LAWRENCE – If the Biden administration hopes that spending $4 billion on Central American development will relieve political pressure at the southern U.S. border, it needs to be smarter than its predecessors about how the money is spent, according to one expert on the region.

Brent MetzBrent Metz, University of Kansas professor of anthropology, has lived with, researched and written extensively about the Indigenous peoples of the tri-border region of Guatemala, Honduras and El Salvador. He is available to journalists to comment on what drives refugees northward and what the U.S. can and should do to help the region’s people. 

Metz said President Joe Biden’s approach to refugees is already better than that of his predecessor and that the spending plan could be transformational if invested better than in the past.

“Over seven decades, U.S. development and military expenditures in Central America have been, at best, partially successful and have, at worst, contributed to mass emigration,” Metz said.

Metz said Biden should focus resources on Central America’s semi-subsistent farmers, or campesinos, in a way not done since the Cold War.

“Campesino agriculture was attacked by U.S.-promoted trade policies favoring agri-industry and the extraction of raw materials, such as minerals and hydroelectric power, at the campesinos’ expense" since the 1990s, Metz said. "If campesinos have been fortunate enough to grow surplus grain, they can’t compete with the prices of U.S. grain grown under better conditions with billions of dollars of annual subsidies.”

Trade deals like the Central American and Dominican Republic Free Trade Agreement (CAFTA-DR) “poured salt in the wound,” Metz said, by categorizing “displaced, politically cheapened campesino labor to be the region’s ‘comparative advantage’ for low-paying, underemploying sweatshop and plantation jobs.
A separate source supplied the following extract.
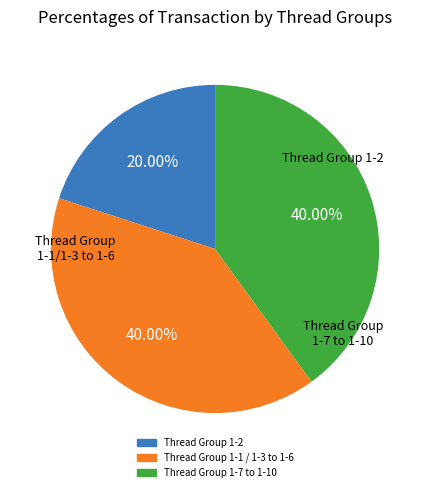

Does any single category account for the majority?

No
“Contrary to the free-market capitalism touted by the lords of economic growth, campesino resources and self-determination are being stolen at gunpoint,” he said.

An influx of $4 billion can provide for a fundamental reset in U.S. development approaches, according to Metz.

So, what is needed to bolster campesino agriculture? Help dealing with the effects of U.S.-driven climate change, he said.

“Terracing and reforestation to protect the topsoil from erosion and conserve rainwater, composting to rebuild soil, irrigation systems, better long-term forecasts for determining which crops to plant, new experimental crops and the return to old ones suited to the region, and ongoing improvements to socially and culturally accessible family planning so that projects have a chance of keeping pace with a young, growing population, albeit growing at a slower pace,” Metz said.

Then there is the need to address organized crime, he said, by building up Central American nations’ justice systems.

“One of the biggest drivers of emigration is threats from organized crime, including that integrated in the highest levels of government,” Metz said. “The U.S. Agency for International Development has wisely devoted resources to legal institutions and human rights, but not to the infiltration of mafias at the highest levels of government. Judicial systems must protect would-be emigrants from predatory mafias, gangs and mega-projects. We should support independent legal institutions such as the former U.N.’s International Commission against Impunity (CICIG) in Guatemala, which brought the highest state criminals to justice.”

Metz is author of the book “Ch’orti Maya Survival in Eastern Guatemala (2006, University of New Mexico Press) and the forthcoming “Where Did the Eastern Mayas Go? Decolonizing Ethnography and the Historical, Relational, and Contingent Interplay of Ch’orti’ Indigeneity” (University Press of Colorado). He co-edited The Ch’orti Area, Past and Present” (2009, University Press of Florida).

He is affiliated with KU’s Center for Latin American & Caribbean Studies.

He is a founding member of topical interest group on migration of the Society for Applied Anthropology (see “How Do We Talk About Migration? Voices from the United States and Mexico” and his chapter, “Causes of Migration to and from the Ch’orti’ Maya Area of Guatemala, Honduras, and El Salvador,” has been accepted for the upcoming volume “Human Migration: Biocultural Perspectives” (University of Oxford Press).